### Problem statement
Can you print everything in the items below from the line containing "[105, 84, 255, 144]" down to the line containing "handle of a door", both lines included, without changing a character?

### Input data

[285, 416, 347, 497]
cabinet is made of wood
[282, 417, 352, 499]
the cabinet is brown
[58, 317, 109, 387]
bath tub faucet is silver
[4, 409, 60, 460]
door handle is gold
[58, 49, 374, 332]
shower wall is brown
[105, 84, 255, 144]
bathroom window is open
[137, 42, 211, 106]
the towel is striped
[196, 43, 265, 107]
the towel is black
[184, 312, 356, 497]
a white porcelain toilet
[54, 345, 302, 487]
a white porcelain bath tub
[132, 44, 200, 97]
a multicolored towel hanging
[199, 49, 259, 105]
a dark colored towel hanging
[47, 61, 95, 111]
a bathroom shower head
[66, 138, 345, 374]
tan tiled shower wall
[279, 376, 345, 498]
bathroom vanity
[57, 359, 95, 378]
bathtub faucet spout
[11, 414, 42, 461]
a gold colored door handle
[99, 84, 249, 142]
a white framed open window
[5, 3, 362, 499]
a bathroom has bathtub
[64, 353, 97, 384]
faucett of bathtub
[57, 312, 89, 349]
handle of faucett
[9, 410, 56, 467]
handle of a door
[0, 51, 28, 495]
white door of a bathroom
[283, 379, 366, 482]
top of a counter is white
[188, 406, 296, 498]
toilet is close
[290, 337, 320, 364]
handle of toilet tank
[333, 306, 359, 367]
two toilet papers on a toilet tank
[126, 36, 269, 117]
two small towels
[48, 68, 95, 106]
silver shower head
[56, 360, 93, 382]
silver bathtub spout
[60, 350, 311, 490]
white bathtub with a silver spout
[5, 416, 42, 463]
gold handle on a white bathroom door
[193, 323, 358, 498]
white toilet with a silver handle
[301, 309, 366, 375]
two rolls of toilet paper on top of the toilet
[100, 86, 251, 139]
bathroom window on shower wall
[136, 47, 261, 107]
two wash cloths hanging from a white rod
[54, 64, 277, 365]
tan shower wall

### Task response
[105, 84, 255, 144]
bathroom window is open
[137, 42, 211, 106]
the towel is striped
[196, 43, 265, 107]
the towel is black
[184, 312, 356, 497]
a white porcelain toilet
[54, 345, 302, 487]
a white porcelain bath tub
[132, 44, 200, 97]
a multicolored towel hanging
[199, 49, 259, 105]
a dark colored towel hanging
[47, 61, 95, 111]
a bathroom shower head
[66, 138, 345, 374]
tan tiled shower wall
[279, 376, 345, 498]
bathroom vanity
[57, 359, 95, 378]
bathtub faucet spout
[11, 414, 42, 461]
a gold colored door handle
[99, 84, 249, 142]
a white framed open window
[5, 3, 362, 499]
a bathroom has bathtub
[64, 353, 97, 384]
faucett of bathtub
[57, 312, 89, 349]
handle of faucett
[9, 410, 56, 467]
handle of a door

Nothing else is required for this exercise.